Geniesser trinken ihren Espresso schwarz und ohne Zucker. Trotzdem stehen im Land der besten Espressi, in Italien, auf der Theke vor der Kaffeemaschine stets Chromstahlschalen voller Kristallzucker, mit Deckel und langem Löffel. Das hat seinen guten Grund, und es lohnt sich, den Einheimischen genau auf den Löffel zu schauen. In Italien enthält eben der Kaffee auch die Sorte Robusta, körperreich, aber eher bitter. Deshalb lassen die italienischen Geniesser eine Löffelspitze Zucker durch die heisse «Crema» fallen, wodurch er sofort caramelisiert. Nur Touristen rühren in ihrem Espresso, der in Italien einfach «caffè» heisst. Die Südländer trinken ihn erst heiss und bitter und zum Schluss ein wenig süss. Sie bestellen beim Barista auch gerne einen Espresso macchiato, mit ein wenig knapp unter ihrer Oberfläche geschäumter Milch. Und die grössere Variante, den Cappuccino, trinken sie nur morgens, als feines, samtiges, harmonisches Getränk. Nach elf Uhr trinken Italienerinnen und Italiener ohnehin keinen Cappuccino mehr und nach einer Mahlzeit schon gar nicht.

Weckruf für alle Sinne
Der perfekte Espresso besteht zu 100 Prozent aus Arabica-Bohnen. Die ideale Portion enthält 7,5 bis 9 Gramm frisch gemahlenen Kaffee. Sie sollte 20 bis 30 Sekunden lang aus der Maschine in die vorgewärmte Tasse laufen und 25 Milliliter Kaffee ergeben. Die Trinkwärme ist individuell. Am besten entfaltet sich das Aroma auf Zunge und Gaumen, wenn der Kaffee mundwarm ist. Gerät er zu kurz, enthält er Säure. Dauaert die Zubereitung zu lang, etwa 40 sekudnen, werden auch Gerbstoffe in die Tasse geschwemmt. Das tut nicht gut. Je länger das Kaffeepulver mit Wasser in Berührung bleibt, desto mehr Koffein ist drinwas auf den Magen schlägt.
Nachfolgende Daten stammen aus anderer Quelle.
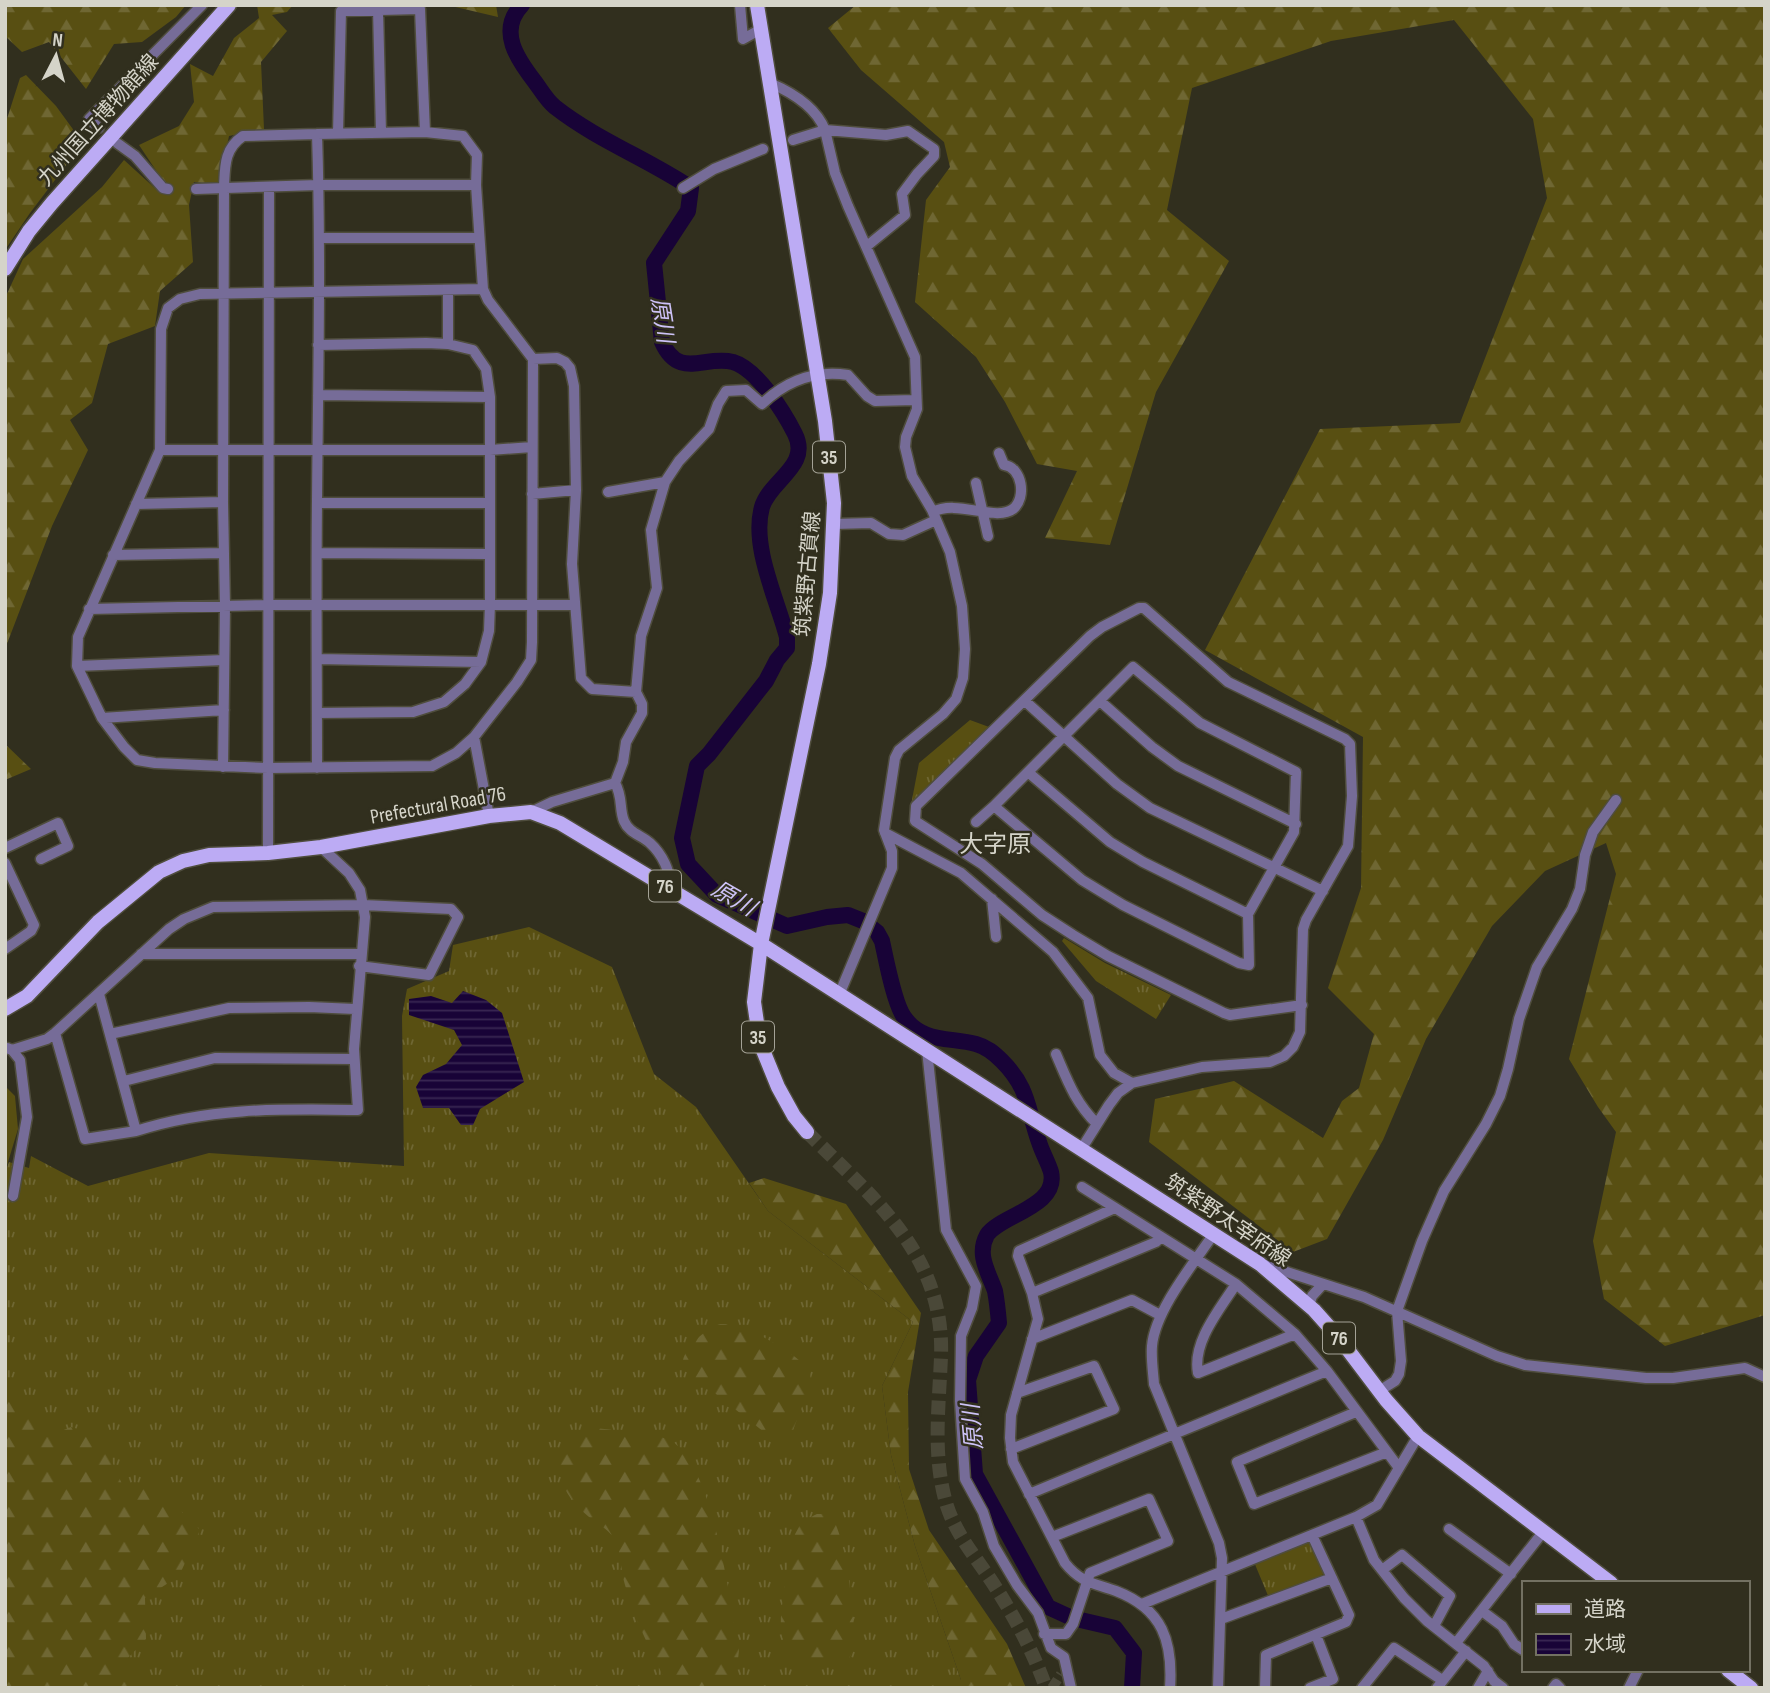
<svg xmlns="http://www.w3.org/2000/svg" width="1770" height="1693" font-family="'Sofia Sans Condensed','Noto Sans JP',sans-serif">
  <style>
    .grass { fill: url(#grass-tufts) }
    .forest { fill: url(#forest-firs) }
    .pitch { fill: #584f12 }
    .water { fill: url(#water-rules) }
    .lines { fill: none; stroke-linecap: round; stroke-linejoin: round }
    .river { stroke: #180337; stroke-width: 16 }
    .minor-tunnel { stroke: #4a4838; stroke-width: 10; stroke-dasharray: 10 5; stroke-linecap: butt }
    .major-tunnel { stroke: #4a4838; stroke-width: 14; stroke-dasharray: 14 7; stroke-linecap: butt }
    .minor-casing { stroke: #4f4d3d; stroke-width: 13 }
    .major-casing { stroke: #4f4d3d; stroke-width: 17 }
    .minor { stroke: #766c98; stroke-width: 10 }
    .major { stroke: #bcabf4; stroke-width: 14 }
    .labels { text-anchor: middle; stroke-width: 5; stroke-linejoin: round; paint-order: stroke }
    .shield { fill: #312f1e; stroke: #a4a296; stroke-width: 2 }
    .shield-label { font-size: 19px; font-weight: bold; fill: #d5d4c9 }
    .street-label { font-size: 21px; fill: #d5d4c9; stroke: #312f1e }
    .water-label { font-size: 23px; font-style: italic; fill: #cdc2f7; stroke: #312f1e }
    .quarter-label { font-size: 24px; fill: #d5d4c9; stroke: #312f1e }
  </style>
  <defs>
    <pattern id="grass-tufts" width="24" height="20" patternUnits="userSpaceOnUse" patternTransform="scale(1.75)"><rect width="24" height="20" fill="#584f12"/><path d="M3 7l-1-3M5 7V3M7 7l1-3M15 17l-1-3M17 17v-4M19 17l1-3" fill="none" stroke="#6f6733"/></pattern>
    <pattern id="forest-firs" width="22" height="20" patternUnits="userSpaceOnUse" patternTransform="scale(1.75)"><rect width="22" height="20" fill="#584f12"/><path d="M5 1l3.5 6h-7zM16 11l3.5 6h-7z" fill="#6f6733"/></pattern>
    <pattern id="water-rules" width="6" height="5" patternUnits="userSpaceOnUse" patternTransform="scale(1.75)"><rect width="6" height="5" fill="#180337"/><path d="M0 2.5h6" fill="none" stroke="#392753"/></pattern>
  </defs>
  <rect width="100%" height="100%" fill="#312f1e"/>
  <!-- grass -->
  <path class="grass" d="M970,720l19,7 -78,78 8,-42z
    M529,927l83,40 42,107 42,33 72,104 145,111 -31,64 9,69 24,91 46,134 1,8h-841l-90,-248 -26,-30v-238l4,-10 20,6 2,-12 57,30 121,-33 195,13 -2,-150 5,-27 42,-18 4,-26z
    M1064,938l41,25 66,32 -15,24 -60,-38 -34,-40z
    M1307,1540l6,3 11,28 -2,6 -53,21 -15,-36z"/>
  <!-- forest -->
  <path class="forest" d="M5,5h181l-10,12 -34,25 -28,2 -28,45 -37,-47 -27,10 -17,-16z
    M257,5h36l-6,7 -15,3 15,16 -26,31 3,67 -35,7 -10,49 -25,-3 -5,23 4,57 -33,29 -5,35 -47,18 -16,59 -22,17 18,30 -36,76 -47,123 1,-353 17,-37 79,-72 22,-27 34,31 11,-1 -30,-45 40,-19 15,-24 -4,-38 23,12 21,-38 25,-20z
    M447,5h49l2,12z
    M856,5h909v1310l-100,31 -61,-47 -11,-58 23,-109 -18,-25 -29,-48 47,-185 -10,-31 -61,28 -53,55 -66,113 -43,101 -56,99 -34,13 -144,-110 6,-43 79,-18 89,57 19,-37 17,-13 15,-54 -46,-46 33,-100 2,-151 -158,-87 115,-221 140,-6 87,-225 -14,-79 -79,-99 -123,21 -139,47 -25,122 62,51 -73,131 -46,153 -65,-7 32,-67 -40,-7 -32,-62 -29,-45 -61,-55 11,-102 24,-33 -6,-25 -83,-72 -33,-42z
    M26,75l30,31 27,37 -53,70 -25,37v-125l15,-47z
    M5,744l26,25 -26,11z
    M764,1178l82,26 75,109 -13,79 1,77 20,61 78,114 19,44h-68l3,-8 -46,-134 -24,-91 -9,-69 31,-64 -145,-111 -19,-28z
    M720,1324c5,0 11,0 16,1 15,3 70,34 74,48 3,11 -13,45 -17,58l-4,4 -25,-3 -81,-64c-4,-17 22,-39 37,-44z
    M5,1385l20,17 19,36 27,-11 29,8 22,49 38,6 40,40 -21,46 -34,22 1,41 -19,20 11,29h-133z
    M588,1427c18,3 73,6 85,15 42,30 56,158 66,208l-2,19 -9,19h-54l-9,-8c-15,-30 -31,-63 -40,-95 -4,-14 -4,-30 -9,-43 -4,-10 -15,-16 -23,-22 -22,-17 -40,-39 -30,-68 6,-15 10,-20 25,-25z
    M817,1514c6,0 11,-1 15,4 14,18 25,109 21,131 -1,4 -3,7 -5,11 -19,8 -33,8 -51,-4 -5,-4 -12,-10 -14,-17 -5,-17 0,-37 2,-54 3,-20 3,-41 14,-58 4,-6 12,-10 18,-13z"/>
  <!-- pitch -->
  <path class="pitch" d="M5,1086l10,10 3,33 -13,43z"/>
  <!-- water -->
  <path class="water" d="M463,991l23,9 16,13 22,69 -44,27 -7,16h-12l-12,-17h-26l-7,-21 7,-12 23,-11 16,-19 -8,-15 -45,-15v-16l22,-3 21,7z"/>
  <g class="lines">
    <!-- river -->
    <path class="river" d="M522,5c-25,26 -4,55 13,77 6,8 12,19 20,25 42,33 93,52 136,81l-3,23 -34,52 8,79c17,38 42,13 71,20 24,7 51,50 62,72 16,32 -25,46 -33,73 -11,39 15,92 25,130v11l-10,12 -11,21 -57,73 -12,12 -15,72 6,26 29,31 70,31 40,-9 21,-2 15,6 14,11 5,9c4,18 12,62 22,76 18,26 46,20 72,27 11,3 18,9 26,17 27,27 25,47 37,81 3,10 9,20 12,30 8,35 -51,43 -64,63 -11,20 2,38 8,56 2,10 3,21 4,32l-23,33 -8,24 7,94 73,133 24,11 43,10 19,25 -2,35"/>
    <!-- minor-tunnel -->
    <path class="minor-tunnel" d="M1052,1688l9,-14"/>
    <!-- major-tunnel -->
    <path class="major-tunnel" d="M807,1132c66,66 138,122 134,225 -2,50 -9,100 6,149 10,31 32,55 49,82 19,30 38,65 50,100"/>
    <defs>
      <path id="minor" d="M740,5l3,34 18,-10
        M378,9l3,124
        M770,83c21,9 46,24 55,47l61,5 22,-4 26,18v7l-17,18 -15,20 3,21 -38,31
        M99,128l-10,-9 113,-114
        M338,133l3,-122 79,-2 5,123
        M793,140l32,-10 10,43 13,33 67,151 2,52 -11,28 -1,10 7,29 20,34 18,42 12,54 3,43 -2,29 -7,21 -13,15 -44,36 -4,8 -11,72 8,21v17l-53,127
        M117,143l18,13 28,32 5,1
        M683,188l31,-19 49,-20
        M196,189l122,-4h158
        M319,238h160
        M448,290v54
        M533,359l24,-1 8,4 5,6 4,18 2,104 -4,74 9,114 11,11 44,3
        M318,395l172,2
        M160,450h330l42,-3
        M976,483l12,53
        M608,492l57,-10
        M532,494l44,-4
        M317,503h173
        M136,504l87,-2
        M933,512c24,-13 63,10 80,-3 14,-11 9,-42 -9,-44l-5,-12
        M834,524l37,-1 18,11 14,1 33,-15
        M317,553l172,1
        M113,555l111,-2
        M89,609l180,-4h305
        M317,659l164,3
        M77,666l147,-6
        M1133,667l67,56 96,49 -2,60 -46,82 1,51 -10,-2 -116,-58 -41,-25 -88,-74z
        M1025,701l92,83 33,24 173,83
        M1100,701l52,46 26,19 118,58
        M317,713l96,-1 31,-10 21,-18 16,-22 8,-31 1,-27v-207l-4,-28 -13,-19 -25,-6 -22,-1 -108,2
        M102,718l122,-8
        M474,737l15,79
        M223,767l2,-161 -2,-104 1,-315c1,-21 0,-38 19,-51l74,-2
        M317,768c0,-89 -1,-178 0,-267 1,-122 4,-245 0,-367l108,-2 38,4 14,19 -1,30 7,104 5,11 45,59 -1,283 -1,18 -14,22 -43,55 -18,16 -24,13 -164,2 -113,-5 -18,-3 -13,-13 -22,-29 -25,-52 1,-29 82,-187 1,-121 7,-21 12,-9 20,-5 283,-5
        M1029,773l81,69 33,20 105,52
        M615,783c8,14 4,26 9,38 5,12 17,14 26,22 11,10 23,30 18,45
        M531,812l21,-10 63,-19 8,-21 3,-20 16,-29v-9l-6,-12 5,-56 16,-48 -6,-58 14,-48 14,-21 30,-32 9,-25 8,-13 20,-1 16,14c24,-23 53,-34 86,-29l19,21 8,5 40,-1
        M976,822l18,-16
        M885,833l76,40 92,79 35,46 12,57 14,18 18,10
        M5,848l53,-25 10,23 -27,13
        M268,853l1,-666
        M5,863l29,62 -3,6 -26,18
        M992,899l4,38
        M141,954h219
        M99,994l37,137c74,-24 146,-22 222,-21l-4,-61 11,-132 -5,-27 -11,-17 -28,-26
        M55,1033l30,106 51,-8
        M110,1034l119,-26 80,-1 46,2
        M7,1048l5,2 8,10 7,57 -14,79
        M12,1050l35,-11 8,-6 114,-104 15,-10 29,-12 150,-2 88,4 7,8 -29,58 -70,-9
        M927,1050l19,180 30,56 -4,22 -11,28 -1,65 5,78 18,33 11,34 23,39 21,28 13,35 13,9 7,31
        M1056,1054c12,28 19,48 41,70
        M124,1081l91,-23 139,1
        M1082,1148l27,-43 9,-12 14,-10 70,-16 68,-5 14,-6 9,-9 7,-15 3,-103 3,-9 42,-74 4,-50 -2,-52 -5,-5 -117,-57 -84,-74h-5l-37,19 -12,9 -174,170 -1,15 67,43 60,51 31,20 35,21 116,57 6,2 72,-10
        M1082,1187l154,97 59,50 32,37 72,97
        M1115,1208l-96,43 -1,5 14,37 6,26 -27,96 -1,23 3,24 52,101c16,20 29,20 51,28 47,18 57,51 54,97
        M1213,1235c-20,29 -58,76 -61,111 -1,12 1,25 2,38l65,159 3,15 -4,130
        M1262,1264l102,33 133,59 28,9 121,13h27l72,-10 20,9
        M1236,1284c-16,25 -44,58 -38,89l97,-39
        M1032,1293l124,-51 5,-5
        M1309,1306l3,-10 11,-12
        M1032,1339l100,-39 28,15
        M1379,1391l16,-10 4,-7 2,-13 -4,-50 25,-70 22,-50 42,-67 14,-28 8,-27 11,-50 18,-52 35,-58 8,-20 5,-34 8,-23 23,-32
        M1356,1412l-119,50 17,42 133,-52
        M1011,1449l103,-40 -20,-43 -77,27
        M1029,1494l298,-123
        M1356,1517l18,43 30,38 23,23 57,45 10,15 9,7
        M1449,1529l62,45
        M1382,1570l20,-15 48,41 -16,30
        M1142,1604l214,-87 21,-12 41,-69
        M1482,1611l20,15 12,18 9,6
        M1221,1619l111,-41
        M1044,1634h22l7,-10 17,-51 78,-32 -19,-42 -97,38
        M1456,1643l87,-111
        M1265,1688l1,-33 80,-33 3,-7 -37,-80
        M1310,1688l23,-9 -17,-44
        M1362,1688l32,-40 48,32
        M1437,1688l29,-37
        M1478,1688l10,-17
        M1553,1688l3,-4 4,4
        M1629,1688l9,-18"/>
      <path id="major" d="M757,5l68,416 9,82 -4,90 -11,71 -58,280 -7,58 6,41 18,44 16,29 13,16
        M5,269l24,-38 23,-28 177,-198
        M5,1009l22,-13 71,-74 61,-50 24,-11 26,-6 59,-2 53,-6 168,-31 42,-4 29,11 201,121 499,320 54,46 25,28 47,62 32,36 193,147
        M1728,1670l23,18"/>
    </defs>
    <!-- minor casing -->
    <use href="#minor" class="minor-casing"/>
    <!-- major casing -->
    <use href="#major" class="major-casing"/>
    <!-- minor -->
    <use href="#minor" class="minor"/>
    <!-- major -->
    <use href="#major" class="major"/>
  </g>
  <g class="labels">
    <!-- shield labels -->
    <g class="shield">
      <rect x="813" y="441.5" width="32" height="31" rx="5"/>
      <rect x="649" y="870.5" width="32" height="31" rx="5"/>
      <rect x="742" y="1021.5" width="32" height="31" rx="5"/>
      <rect x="1323" y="1322.5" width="32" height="31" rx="5"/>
    </g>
    <g class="shield-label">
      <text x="829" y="464">35</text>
      <text x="665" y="893">76</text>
      <text x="758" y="1044">35</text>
      <text x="1339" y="1345">76</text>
    </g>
    <!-- street labels -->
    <g class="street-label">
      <text transform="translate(98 120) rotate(-48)" y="7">九州国立博物館線</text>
      <text transform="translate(807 574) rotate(-85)" y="7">筑紫野古賀線</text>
      <text transform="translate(438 805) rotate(-10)" y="7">Prefectural Road 76</text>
      <text transform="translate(1228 1220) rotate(34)" y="7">筑紫野太宰府線</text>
    </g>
    <!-- water labels -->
    <g class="water-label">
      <text transform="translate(663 320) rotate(81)" y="8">原川</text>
      <text transform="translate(734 898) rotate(30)" y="8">原川</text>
      <text transform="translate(972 1427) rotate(-95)" y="8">原川</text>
    </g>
    <!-- quarter labels -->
    <g class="quarter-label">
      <text x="995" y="852">大字原</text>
    </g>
  </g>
  <!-- border -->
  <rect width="1770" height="1693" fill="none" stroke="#d5d4c9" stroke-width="14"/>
  <!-- legend -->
  <rect x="1522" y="1581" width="228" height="91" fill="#312f1e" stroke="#737162" stroke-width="2"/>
  <rect x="1536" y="1604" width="35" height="10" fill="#bcabf4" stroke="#737162" stroke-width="2"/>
  <text x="1584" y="1616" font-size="21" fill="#d5d4c9">道路</text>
  <rect x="1536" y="1634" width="35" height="21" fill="url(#water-rules)" stroke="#737162" stroke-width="2"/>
  <text x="1584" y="1651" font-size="21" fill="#d5d4c9">水域</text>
  <!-- north arrow -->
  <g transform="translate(56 56) rotate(6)" stroke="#312f1e" stroke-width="5" paint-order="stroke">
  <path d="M0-5L12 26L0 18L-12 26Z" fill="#d5d4c9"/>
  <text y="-10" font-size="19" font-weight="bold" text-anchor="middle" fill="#d5d4c9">N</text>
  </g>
</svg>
Ganz anders der richtig gebraute Kaffee. Er wirkt anregend auf alle Organe und fördert auch die Verdauung. Wann Kinder und Jugendliche beginnen sollen, regelmässig Kaffee zu trinken, ist eine Ermessensfrage. Ideal für den Übergang ist für sie der Latte macchiato, ein grosses Glas heisser Milch mit einem einzigen Espresso.

Kaffee weckt alle Lebensgeister, auch nach einem schweren Mittagessen, das schläfrig machte. Wer ohnehin unter einem erhöhten Blutdruck und hohem Ruhepuls leidet, kann selber beurteilen, wie viele Espressi pro Tag zuträglich sind. Kaffee, so heisst es oft, stärkt das Gedächtnis. Und es ist ein gutes Gefühl, zu spüren, wie ein Kaffee, zum Beispiel nach einem kurzen «Power-Nickerchen» am Mittag, die Müdigkeit vertreibt, alle Sinne schärft und ein warmes, wohliges Glücksgefühl verbreitet.